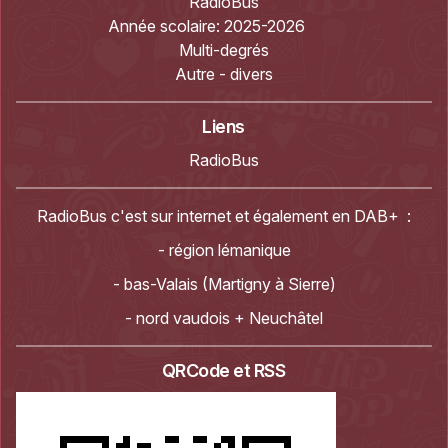
RadioBus
Année scolaire:
2025-2026
Multi-degrés
Autre - divers
Liens
RadioBus
RadioBus c'est sur internet et également en DAB+ :
- région lémanique
- bas-Valais (Martigny à Sierre)
- nord vaudois + Neuchâtel
QRCode et RSS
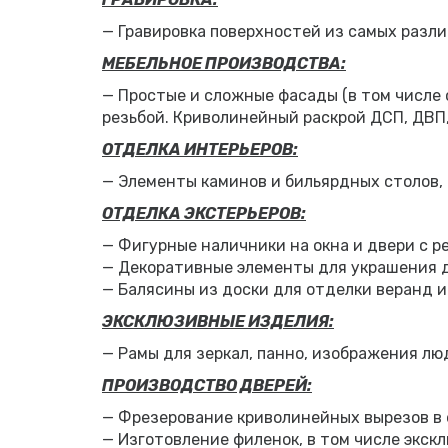
— Гравировка поверхностей из самых разл
МЕБЕЛЬНОЕ ПРОИЗВОДСТВА:
— Простые и сложные фасады (в том числе 
резьбой. Криволинейный раскрой ДСП, ДВП
ОТДЕЛКА ИНТЕРЬЕРОВ:
— Элементы каминов и бильярдных столов, 
ОТДЕЛКА ЭКСТЕРЬЕРОВ:
— Фигурные наличники на окна и двери с р
— Декоративные элементы для украшения д
— Балясины из доски для отделки веранд и 
ЭКСКЛЮЗИВНЫЕ ИЗДЕЛИЯ:
— Рамы для зеркал, панно, изображения люд
ПРОИЗВОДСТВО ДВЕРЕЙ:
— Фрезерование криволинейных вырезов в 
— Изготовление филенок, в том числе экск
◇ ◇ ◇ ◇ ◇
Write out every line of text from the entries above exactly as it appears, leaving out the pictures.

RadioBus
Année scolaire:
2025-2026
Multi-degrés
Autre - divers
Liens
RadioBus
RadioBus c'est sur internet et également en DAB+ :
- région lémanique
- bas-Valais (Martigny à Sierre)
- nord vaudois + Neuchâtel
QRCode et RSS
— Гравировка поверхностей из самых разл
МЕБЕЛЬНОЕ ПРОИЗВОДСТВА:
— Простые и сложные фасады (в том числе 
резьбой. Криволинейный раскрой ДСП, ДВП
ОТДЕЛКА ИНТЕРЬЕРОВ:
— Элементы каминов и бильярдных столов, 
ОТДЕЛКА ЭКСТЕРЬЕРОВ:
— Фигурные наличники на окна и двери с р
— Декоративные элементы для украшения д
— Балясины из доски для отделки веранд и 
ЭКСКЛЮЗИВНЫЕ ИЗДЕЛИЯ:
— Рамы для зеркал, панно, изображения люд
ПРОИЗВОДСТВО ДВЕРЕЙ:
— Фрезерование криволинейных вырезов в 
— Изготовление филенок, в том числе экск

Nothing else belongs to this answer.